Exercise |
Put every line of the listing below into a numbered list, skipping any blank lines. Leave the pictures out of your answer.

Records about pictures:
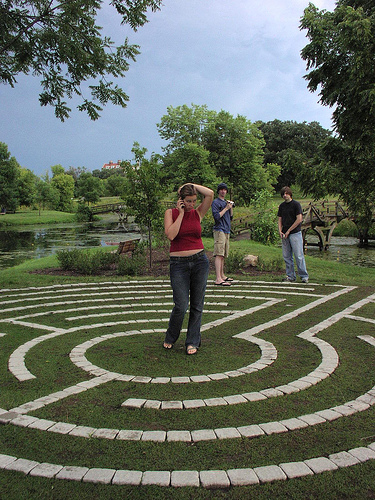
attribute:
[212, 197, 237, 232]
shirt — blue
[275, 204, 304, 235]
tshirt — black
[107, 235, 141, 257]
briddge — wooden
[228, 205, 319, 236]
briddge — arched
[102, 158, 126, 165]
roof — red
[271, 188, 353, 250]
structure — wooden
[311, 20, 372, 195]
tree — green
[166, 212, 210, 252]
top — red, maroon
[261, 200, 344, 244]
bench — wooden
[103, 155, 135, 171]
mansion — white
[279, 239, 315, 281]
jeans — blue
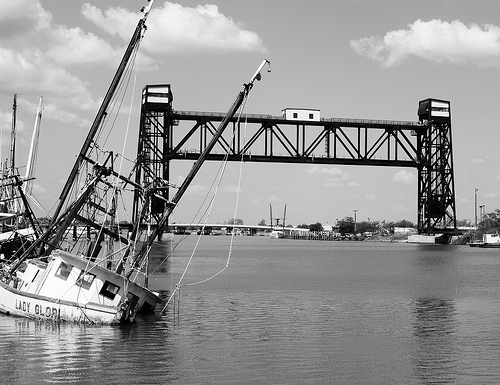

Expected answer |
1. attribute:
2. [212, 197, 237, 232]
3. shirt — blue
4. [275, 204, 304, 235]
5. tshirt — black
6. [107, 235, 141, 257]
7. briddge — wooden
8. [228, 205, 319, 236]
9. briddge — arched
10. [102, 158, 126, 165]
11. roof — red
12. [271, 188, 353, 250]
13. structure — wooden
14. [311, 20, 372, 195]
15. tree — green
16. [166, 212, 210, 252]
17. top — red, maroon
18. [261, 200, 344, 244]
19. bench — wooden
20. [103, 155, 135, 171]
21. mansion — white
22. [279, 239, 315, 281]
23. jeans — blue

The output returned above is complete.